§ Request: Reproduce the lines below word for word, leaving out the pictures.

/---

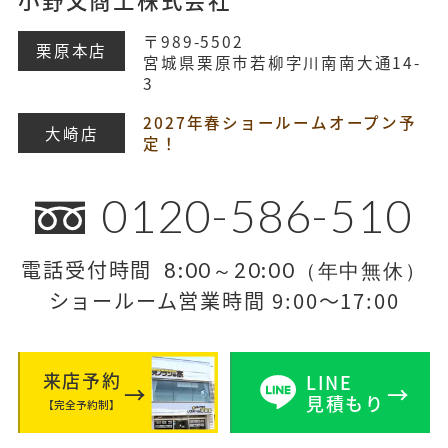
〒989-5502
栗原本店
宮城県栗原市若柳字川南南大通14-
3
2027年春ショールームオープン予
大崎店
定！
0120-586-510
電話受付時間
8:00～20:00（年中無休）
ショールーム営業時間 9:00～17:00
来店予約
LINE
見積もり
【完全予約制】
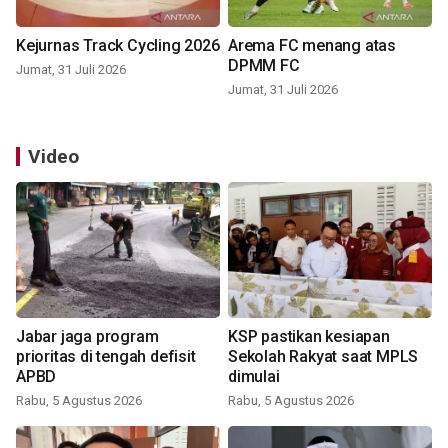
Kejurnas Track Cycling 2026
Arema FC menang atas
DPMM FC
Jumat, 31 Juli 2026
Jumat, 31 Juli 2026
Video
Jabar jaga program
KSP pastikan kesiapan
prioritas di tengah defisit
Sekolah Rakyat saat MPLS
APBD
dimulai
Rabu, 5 Agustus 2026
Rabu, 5 Agustus 2026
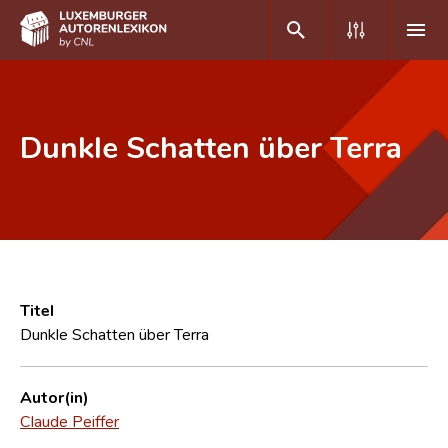
DE
FR
Dunkle Schatten über Terra
Home
Autor(inn)en A-Z
Erweiterte Suche
Häufige Fragen und Antworten
Titel
Dunkle Schatten über Terra
CNL
Forschungsgruppe
Autor(in)
Claude Peiffer
Kontakt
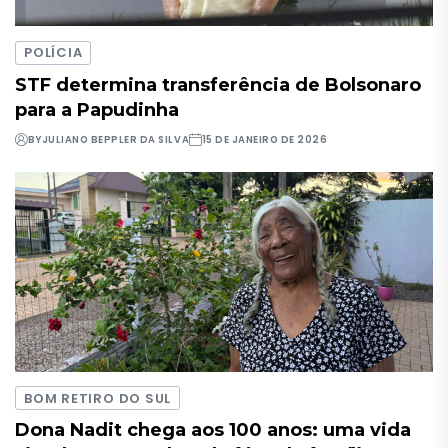
POLÍCIA
STF determina transferência de Bolsonaro
para a Papudinha
BY
JULIANO BEPPLER DA SILVA
15 DE JANEIRO DE 2026
BOM RETIRO DO SUL
Dona Nadit chega aos 100 anos: uma vida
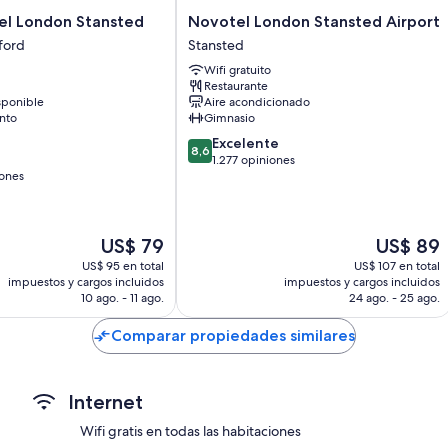
Reciclaje y bombillas LED
Novotel
el London Stansted
Novotel London Stansted Airport
Artículos de tocador ecológicos y secadores de pelo
London
ford
Stansted
Stansted
Cunas gratuitas, teteras/pavas eléctricas y ventiladores
Wifi gratuito
Airport
Restaurante
Stansted
sponible
Aire acondicionado
nto
Gimnasio
8.6
Excelente
8,6
de
1.277 opiniones
iones
10,
Excelente,
1.277
opiniones
El
El
US$ 79
US$ 89
precio
precio
US$ 95 en total
US$ 107 en total
actual
actual
impuestos y cargos incluidos
impuestos y cargos incluidos
es
es
10 ago. - 11 ago.
24 ago. - 25 ago.
de
de
US$ 79
US$ 89
Comparar propiedades similares
Internet
Wifi gratis en todas las habitaciones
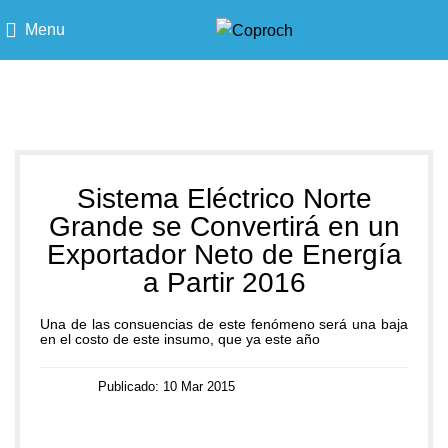
Menu
Blog
Sistema Eléctrico Norte
Grande se Convertirá en un
Exportador Neto de Energía
a Partir 2016
Una de las consuencias de este fenómeno será una baja
en el costo de este insumo, que ya este año
Publicado: 10 Mar 2015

\---

§ Expected answer:
〒989-5502
栗原本店
宮城県栗原市若柳字川南南大通14-
3
2027年春ショールームオープン予
大崎店
定！
0120-586-510
電話受付時間
8:00～20:00（年中無休）
ショールーム営業時間 9:00～17:00
来店予約
LINE
見積もり
【完全予約制】
Kejurnas Track Cycling 2026
Arema FC menang atas
DPMM FC
Jumat, 31 Juli 2026
Jumat, 31 Juli 2026
Video
Jabar jaga program
KSP pastikan kesiapan
prioritas di tengah defisit
Sekolah Rakyat saat MPLS
APBD
dimulai
Rabu, 5 Agustus 2026
Rabu, 5 Agustus 2026
DE
FR
Dunkle Schatten über Terra
Home
Autor(inn)en A-Z
Erweiterte Suche
Häufige Fragen und Antworten
Titel
Dunkle Schatten über Terra
CNL
Forschungsgruppe
Autor(in)
Claude Peiffer
Kontakt
POLÍCIA
STF determina transferência de Bolsonaro
para a Papudinha
BY
JULIANO BEPPLER DA SILVA
15 DE JANEIRO DE 2026
BOM RETIRO DO SUL
Dona Nadit chega aos 100 anos: uma vida
Reciclaje y bombillas LED
Novotel
el London Stansted
Novotel London Stansted Airport
Artículos de tocador ecológicos y secadores de pelo
London
ford
Stansted
Stansted
Cunas gratuitas, teteras/pavas eléctricas y ventiladores
Wifi gratuito
Airport
Restaurante
Stansted
sponible
Aire acondicionado
nto
Gimnasio
8.6
Excelente
8,6
de
1.277 opiniones
iones
10,
Excelente,
1.277
opiniones
El
El
US$ 79
US$ 89
precio
precio
US$ 95 en total
US$ 107 en total
actual
actual
impuestos y cargos incluidos
impuestos y cargos incluidos
es
es
10 ago. - 11 ago.
24 ago. - 25 ago.
de
de
US$ 79
US$ 89
Comparar propiedades similares
Internet
Wifi gratis en todas las habitaciones
Menu
Blog
Sistema Eléctrico Norte
Grande se Convertirá en un
Exportador Neto de Energía
a Partir 2016
Una de las consuencias de este fenómeno será una baja
en el costo de este insumo, que ya este año
Publicado: 10 Mar 2015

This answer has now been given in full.